You will get mixed responses on carbon, some use it some don't. I quit using it because it can lose it's effectiveness after a couple weeks and I didn't want to replace it that often. Like is stated above, as long as your filter media isn't falling apart I wouldn't change it until it gets to the point that you can't clean it anymore and it restricts your water flow. Dunk it in some old tank water and put it right back in. The directions won't tell you to do this because the companies want you buying more sponges and stuff.


----------



## jrman83 (Jul 9, 2010)

Unless you have the trouble I had. My sponge media was loaded with snails. I'm so tired of killing them in my tank that I figured the sponge must have been contributing quite a bit to the population.


----------



## mk4gti (Jun 15, 2010)

I never wash ceramic media but if the sponge is soo cloged that its reducing flow you should atleast wash it out. I usually take my sponges/filter pads out like once every few months and rinse them off in tank water just to improve flow.


----------



## brimac40 (Jan 11, 2010)

Never , unless it is falling apart . I do not use carbon and I only rinse out my media in my fish bucket when doing water changes . I have forgotten how long my bio-max rings and sponges have been in my filter it has been so long .


----------



## igot2gats (Aug 12, 2010)

I clean my sponge media every time I do a water change. I squeeze it as I rinse it, & put it back in the filter after cleaning it.


----------



## JMatthew (Sep 7, 2010)

Agreed with the assessments regarding carbon. Instead - ditch it and replace it with a second bag of the ceramic cylinders. This is nearly double the capacity of that filter!

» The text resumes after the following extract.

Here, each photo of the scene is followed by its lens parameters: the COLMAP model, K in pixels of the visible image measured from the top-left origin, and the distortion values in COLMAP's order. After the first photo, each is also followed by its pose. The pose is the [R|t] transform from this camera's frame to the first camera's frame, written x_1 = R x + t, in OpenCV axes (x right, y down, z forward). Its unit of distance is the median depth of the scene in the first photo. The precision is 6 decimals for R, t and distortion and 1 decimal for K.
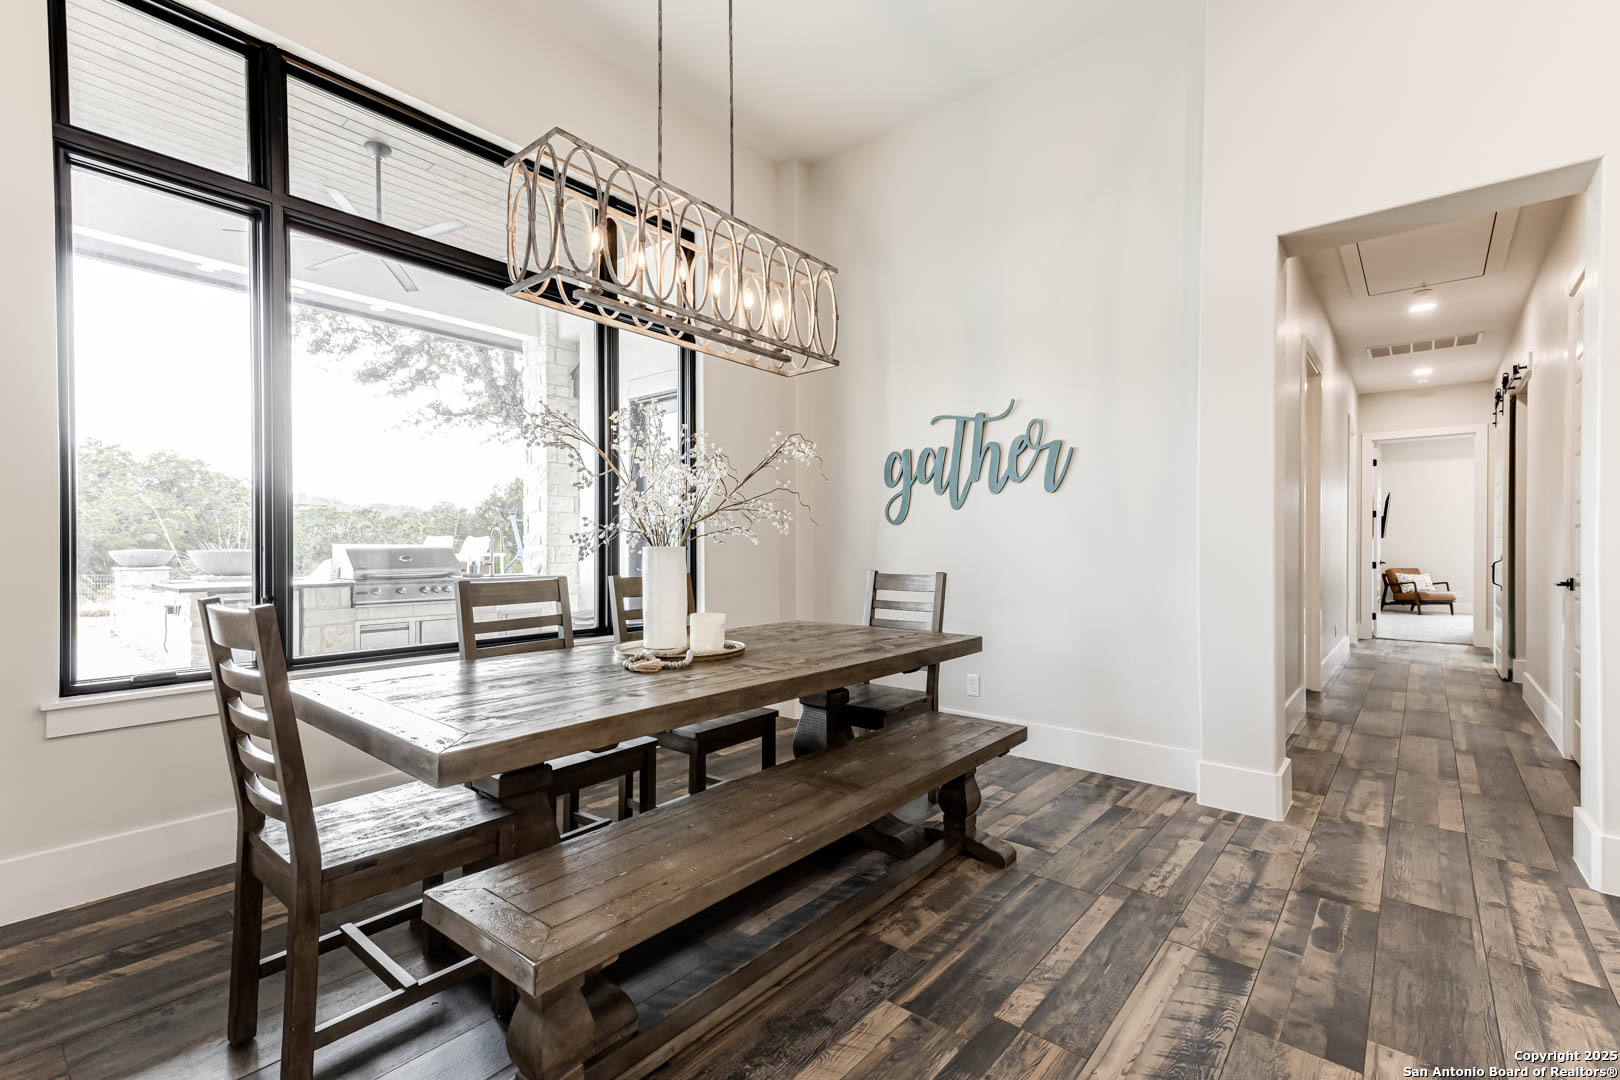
lens RADIAL K [[733.2, 0, 800.8], [0, 733.2, 547.8], [0, 0, 1]] dist [0.005319, 0.000520]
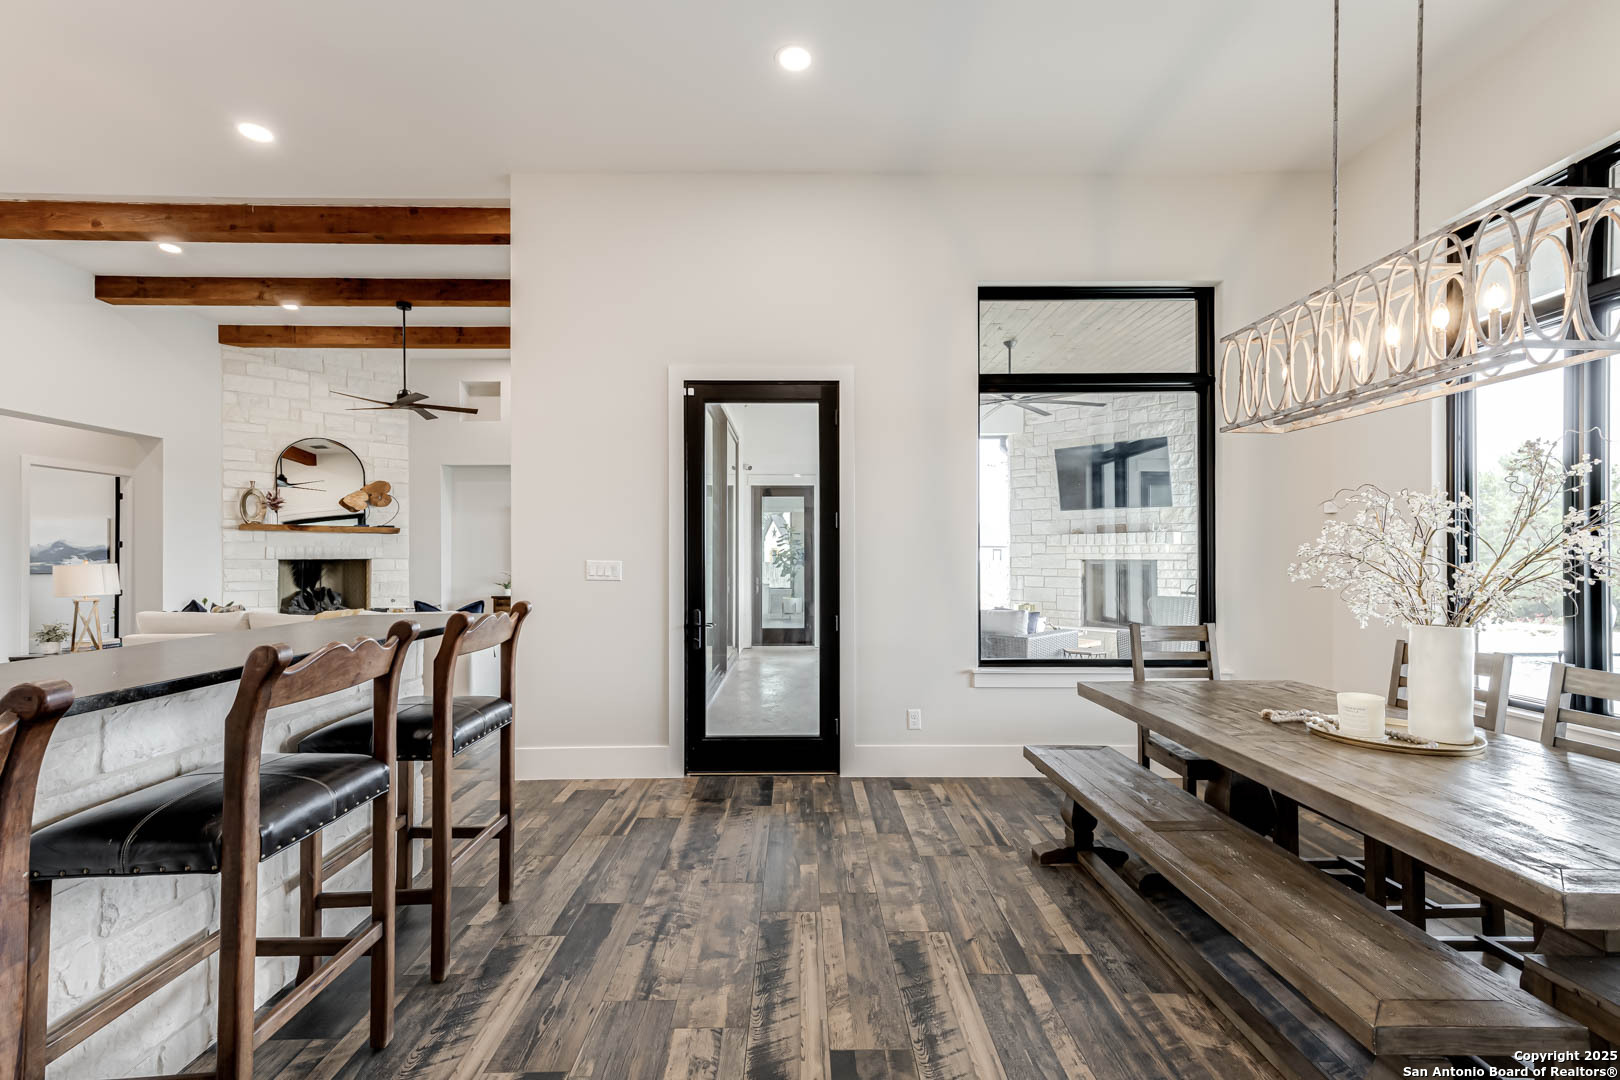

Keep a bag of the carbon around just in case you need to remove chemicals or meds, but otherwise don't bother for the day to day.


----------



## NursePlaty (Feb 5, 2010)

*I don't use carbon either and my water is super clear. I only use it to do other miscellaneous stuff like filter rainwater before adding or etc.. But I switched from rainwater to RO water so now I never use any carbon. 

I only use filter floss. And change it once i realize outflow is getting slowed.*


----------



## jesica (Sep 8, 2010)

The best method is to use used aquarium water from a water change and squeeze the sponge several times until nothing more is expelled form the sponge. You also may use de-chlorinated tap water or well water (without added chemicals) for rinsing your sponge media. I often will use both methods and I will use the de-chlorinated tap water for the final rinses until the rinse water in no longer dirty.


----------



## tazzapooj (Sep 20, 2010)

ive just set up a new tank and found tiny little snails floating too, ive no idea where they came from. i think ill take out my carbon pads now on reading this cheers.


----------